» **TEXT EXCERPT**
──────────

Well, no actually....our B11's ARE the same as your B11's. Nissan makes all model codes the same universally. Only the branding differs: i.e. your B12 sentras sold here as Bluebirds, your B11 sentras sold here as sunny. In other words, there are no such things as B12 sunnys here.


----------



## xXB12RacerXx (Mar 6, 2003)

well i think the b11-b12 suspension is the same, we'll have to get myetballs answear on that one..but tell me this than, whats the deal with thsi car than...top right one... http://www.autocentrum.pl/nissanclub/historia/h20.htm why is an 85 refered to as a B11? when it clearly is a B12 for us Americas?


----------



## Guest (May 30, 2003)

I thought I saw the top right says '1985 Nissan Sunny B12'?
In some other countries, Japan and Singapore especially, all nissan cars starting with 'B' are named sunny, even till it's B15.
Sunny doesn't mean it's 'B11'.


----------



## xXB12RacerXx (Mar 6, 2003)

sunnyb11 said:


> *I thought I saw the top right says '1985 Nissan Sunny B12'?

──────────

» **ENTRIES SHOWN**
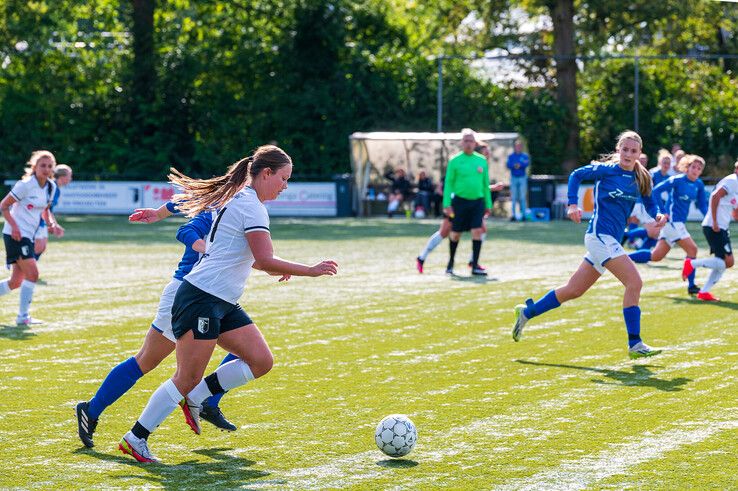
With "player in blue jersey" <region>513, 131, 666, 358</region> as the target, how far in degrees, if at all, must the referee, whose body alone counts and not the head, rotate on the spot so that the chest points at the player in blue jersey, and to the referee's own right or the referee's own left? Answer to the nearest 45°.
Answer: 0° — they already face them

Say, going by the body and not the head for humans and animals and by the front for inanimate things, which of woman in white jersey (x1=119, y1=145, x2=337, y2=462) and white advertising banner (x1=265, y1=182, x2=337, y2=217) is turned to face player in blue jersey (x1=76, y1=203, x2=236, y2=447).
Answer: the white advertising banner

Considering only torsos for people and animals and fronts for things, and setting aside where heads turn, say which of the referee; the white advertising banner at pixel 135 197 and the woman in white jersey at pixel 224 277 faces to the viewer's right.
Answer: the woman in white jersey

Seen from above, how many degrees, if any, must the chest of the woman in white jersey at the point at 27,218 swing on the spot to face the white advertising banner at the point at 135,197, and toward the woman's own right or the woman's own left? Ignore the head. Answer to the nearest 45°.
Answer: approximately 135° to the woman's own left

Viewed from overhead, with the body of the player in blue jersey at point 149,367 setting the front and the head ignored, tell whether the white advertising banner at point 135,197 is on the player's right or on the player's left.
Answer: on the player's left

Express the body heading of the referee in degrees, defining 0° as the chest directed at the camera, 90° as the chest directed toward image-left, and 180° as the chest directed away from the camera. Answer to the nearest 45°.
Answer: approximately 0°
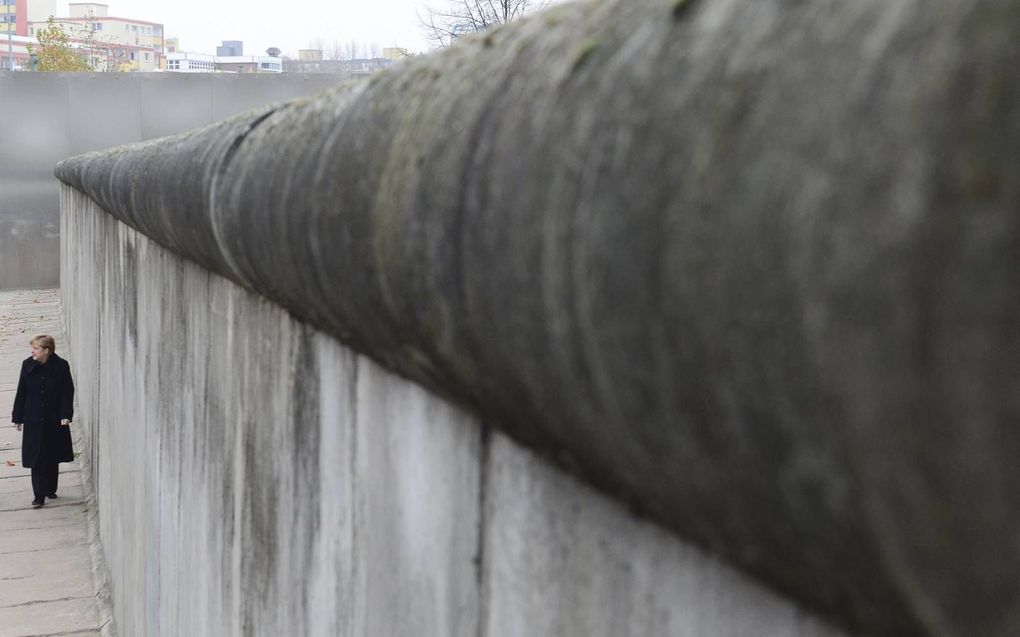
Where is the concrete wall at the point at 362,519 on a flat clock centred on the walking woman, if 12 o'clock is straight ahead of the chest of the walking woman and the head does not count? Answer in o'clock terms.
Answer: The concrete wall is roughly at 12 o'clock from the walking woman.

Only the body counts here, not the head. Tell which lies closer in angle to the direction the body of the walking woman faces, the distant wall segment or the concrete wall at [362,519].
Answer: the concrete wall

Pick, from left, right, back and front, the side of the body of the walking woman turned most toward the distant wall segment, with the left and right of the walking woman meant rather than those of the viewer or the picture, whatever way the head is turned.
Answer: back

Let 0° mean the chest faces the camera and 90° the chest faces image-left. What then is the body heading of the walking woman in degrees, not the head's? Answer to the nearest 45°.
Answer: approximately 0°
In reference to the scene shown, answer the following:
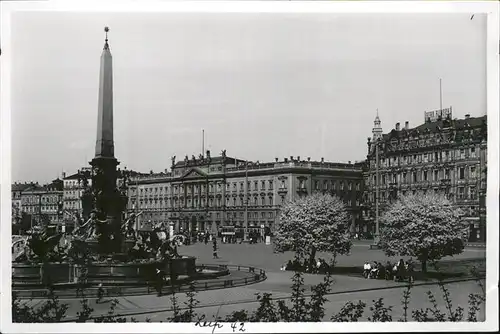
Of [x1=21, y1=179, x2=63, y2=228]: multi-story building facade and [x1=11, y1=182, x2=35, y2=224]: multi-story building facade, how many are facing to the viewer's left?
0

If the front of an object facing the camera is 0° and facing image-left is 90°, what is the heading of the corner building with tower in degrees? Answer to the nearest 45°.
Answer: approximately 45°

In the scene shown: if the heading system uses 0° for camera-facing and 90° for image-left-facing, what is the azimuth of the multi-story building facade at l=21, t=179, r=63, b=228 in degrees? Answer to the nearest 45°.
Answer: approximately 0°

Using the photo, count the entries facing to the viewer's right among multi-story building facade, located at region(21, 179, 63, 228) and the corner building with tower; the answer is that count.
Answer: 0

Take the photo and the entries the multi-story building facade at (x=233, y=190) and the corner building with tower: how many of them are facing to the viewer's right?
0

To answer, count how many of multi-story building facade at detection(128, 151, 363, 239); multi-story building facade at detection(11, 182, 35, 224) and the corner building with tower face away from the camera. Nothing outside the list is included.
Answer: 0

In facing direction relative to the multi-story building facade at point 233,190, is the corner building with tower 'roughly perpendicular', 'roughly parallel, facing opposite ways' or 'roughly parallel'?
roughly parallel
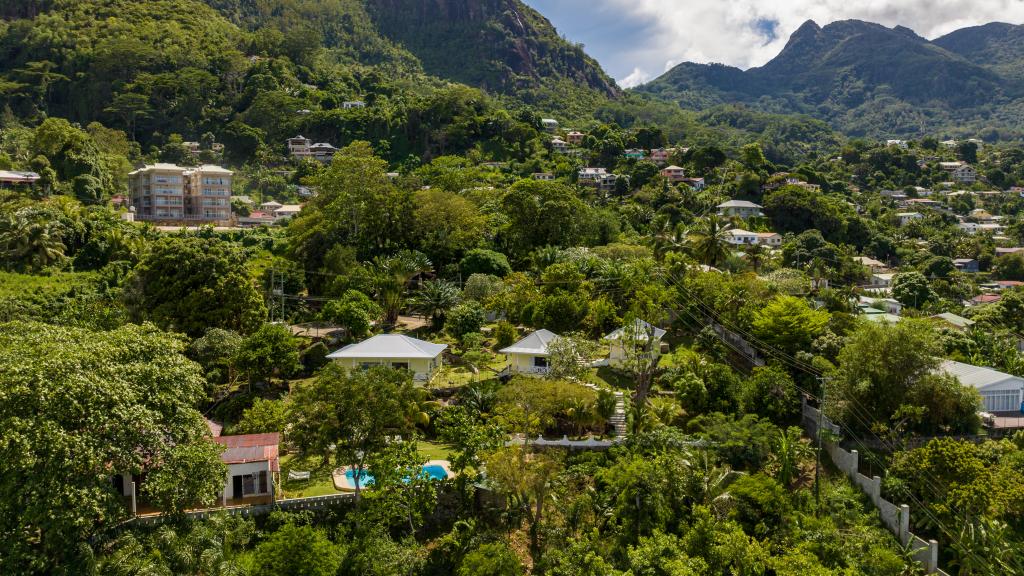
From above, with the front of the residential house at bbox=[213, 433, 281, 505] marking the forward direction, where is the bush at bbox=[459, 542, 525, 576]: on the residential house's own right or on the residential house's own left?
on the residential house's own left

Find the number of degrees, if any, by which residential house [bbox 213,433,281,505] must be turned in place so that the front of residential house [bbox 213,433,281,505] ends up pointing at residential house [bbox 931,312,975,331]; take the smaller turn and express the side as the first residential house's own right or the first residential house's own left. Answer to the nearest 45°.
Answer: approximately 90° to the first residential house's own left

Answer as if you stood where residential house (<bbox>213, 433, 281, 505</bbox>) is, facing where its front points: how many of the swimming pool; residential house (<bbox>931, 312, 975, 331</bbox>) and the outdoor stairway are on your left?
3

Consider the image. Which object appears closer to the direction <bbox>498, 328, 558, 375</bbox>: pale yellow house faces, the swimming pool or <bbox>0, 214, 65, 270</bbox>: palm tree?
the swimming pool

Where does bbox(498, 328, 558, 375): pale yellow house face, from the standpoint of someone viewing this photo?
facing the viewer

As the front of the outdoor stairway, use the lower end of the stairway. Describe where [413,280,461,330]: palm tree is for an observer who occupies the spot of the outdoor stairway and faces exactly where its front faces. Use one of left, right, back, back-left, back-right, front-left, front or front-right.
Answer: back-right

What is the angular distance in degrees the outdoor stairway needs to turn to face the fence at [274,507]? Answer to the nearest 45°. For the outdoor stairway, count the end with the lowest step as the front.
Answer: approximately 45° to its right

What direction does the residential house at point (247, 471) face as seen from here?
toward the camera

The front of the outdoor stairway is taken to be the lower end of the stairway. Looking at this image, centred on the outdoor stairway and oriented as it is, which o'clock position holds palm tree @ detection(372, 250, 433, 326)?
The palm tree is roughly at 4 o'clock from the outdoor stairway.

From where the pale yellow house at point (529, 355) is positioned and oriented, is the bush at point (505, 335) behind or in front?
behind

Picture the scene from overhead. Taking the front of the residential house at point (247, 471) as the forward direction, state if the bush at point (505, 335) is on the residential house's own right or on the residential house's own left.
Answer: on the residential house's own left

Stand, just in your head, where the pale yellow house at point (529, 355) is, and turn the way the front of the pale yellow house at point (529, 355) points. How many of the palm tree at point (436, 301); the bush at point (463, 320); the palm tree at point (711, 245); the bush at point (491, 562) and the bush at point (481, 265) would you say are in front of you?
1

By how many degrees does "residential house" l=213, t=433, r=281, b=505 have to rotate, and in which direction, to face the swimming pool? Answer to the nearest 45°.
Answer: approximately 90° to its left

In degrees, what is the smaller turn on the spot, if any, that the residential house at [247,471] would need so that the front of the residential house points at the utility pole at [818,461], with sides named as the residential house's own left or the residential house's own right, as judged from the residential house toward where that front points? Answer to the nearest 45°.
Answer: approximately 90° to the residential house's own left

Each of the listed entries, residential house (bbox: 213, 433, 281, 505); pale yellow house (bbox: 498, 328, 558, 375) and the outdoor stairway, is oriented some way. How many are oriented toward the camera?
3
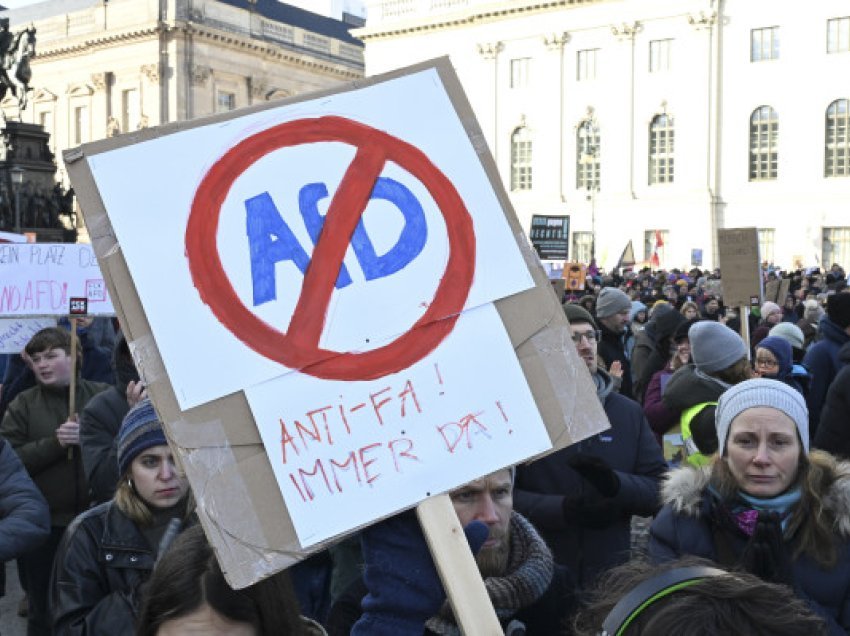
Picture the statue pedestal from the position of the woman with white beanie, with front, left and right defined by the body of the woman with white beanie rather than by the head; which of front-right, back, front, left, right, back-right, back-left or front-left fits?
back-right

──────────

» **LIST OF TASKS**
1 – In the Nissan forum thread, which two countries are named as places where all Nissan cars whose codes start with "B" are called Sunny?
2 – Rewrite the Nissan forum thread from "## Guest (May" to "mean it's 'B11'.", changing "Singapore" to "Malaysia".

» **REPLIES**
1 – Japan and Singapore.

2 –
## Guest (May 30, 2003)

I thought I saw the top right says '1985 Nissan Sunny B12'?
In some other countries, Japan and Malaysia especially, all nissan cars starting with 'B' are named sunny, even till it's B15.
Sunny doesn't mean it's 'B11'.